• What needs to be done
Copy, word for word, the part of the rows below that begins with the line containing "On Sunday, what" and ends with the line containing "Pachuca vs San", including both of those lines.

━━━━━ Input ━━━━━

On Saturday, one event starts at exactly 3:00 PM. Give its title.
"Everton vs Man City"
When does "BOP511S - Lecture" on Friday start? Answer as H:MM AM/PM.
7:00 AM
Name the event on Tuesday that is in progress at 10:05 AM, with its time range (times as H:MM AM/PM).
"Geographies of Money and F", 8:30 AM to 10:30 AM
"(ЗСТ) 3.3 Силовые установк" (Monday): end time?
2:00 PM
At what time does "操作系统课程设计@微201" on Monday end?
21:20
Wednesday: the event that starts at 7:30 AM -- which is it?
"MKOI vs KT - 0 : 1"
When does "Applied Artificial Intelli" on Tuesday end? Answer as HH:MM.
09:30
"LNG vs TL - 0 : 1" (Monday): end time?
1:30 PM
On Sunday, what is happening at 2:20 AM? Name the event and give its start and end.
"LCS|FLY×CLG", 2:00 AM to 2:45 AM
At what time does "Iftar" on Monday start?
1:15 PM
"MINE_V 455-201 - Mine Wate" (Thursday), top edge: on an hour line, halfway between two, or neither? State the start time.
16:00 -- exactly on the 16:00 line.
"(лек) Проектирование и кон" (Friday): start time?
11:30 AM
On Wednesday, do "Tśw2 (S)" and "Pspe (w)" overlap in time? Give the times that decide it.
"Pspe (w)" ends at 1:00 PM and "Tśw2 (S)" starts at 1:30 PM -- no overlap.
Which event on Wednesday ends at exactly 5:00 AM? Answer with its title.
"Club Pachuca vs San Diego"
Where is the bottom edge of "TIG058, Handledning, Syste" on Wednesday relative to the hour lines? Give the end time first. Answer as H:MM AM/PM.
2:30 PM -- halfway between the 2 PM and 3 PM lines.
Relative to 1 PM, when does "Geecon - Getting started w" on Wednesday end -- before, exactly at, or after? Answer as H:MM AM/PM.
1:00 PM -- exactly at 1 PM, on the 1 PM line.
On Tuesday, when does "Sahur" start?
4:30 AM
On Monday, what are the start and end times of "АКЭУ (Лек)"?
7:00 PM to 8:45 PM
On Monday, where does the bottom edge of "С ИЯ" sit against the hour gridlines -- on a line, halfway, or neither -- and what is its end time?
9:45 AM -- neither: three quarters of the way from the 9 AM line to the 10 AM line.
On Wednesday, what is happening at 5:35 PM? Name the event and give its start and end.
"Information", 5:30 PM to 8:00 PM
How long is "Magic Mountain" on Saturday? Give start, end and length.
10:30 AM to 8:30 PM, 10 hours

━━━━━

• Output below
On Sunday, what is happening at 2:20 AM? Name the event and give its start and end.
"LCS|FLY×CLG", 2:00 AM to 2:45 AM
At what time does "Iftar" on Monday start?
1:15 PM
"MINE_V 455-201 - Mine Wate" (Thursday), top edge: on an hour line, halfway between two, or neither? State the start time.
16:00 -- exactly on the 16:00 line.
"(лек) Проектирование и кон" (Friday): start time?
11:30 AM
On Wednesday, do "Tśw2 (S)" and "Pspe (w)" overlap in time? Give the times that decide it.
"Pspe (w)" ends at 1:00 PM and "Tśw2 (S)" starts at 1:30 PM -- no overlap.
Which event on Wednesday ends at exactly 5:00 AM? Answer with its title.
"Club Pachuca vs San Diego"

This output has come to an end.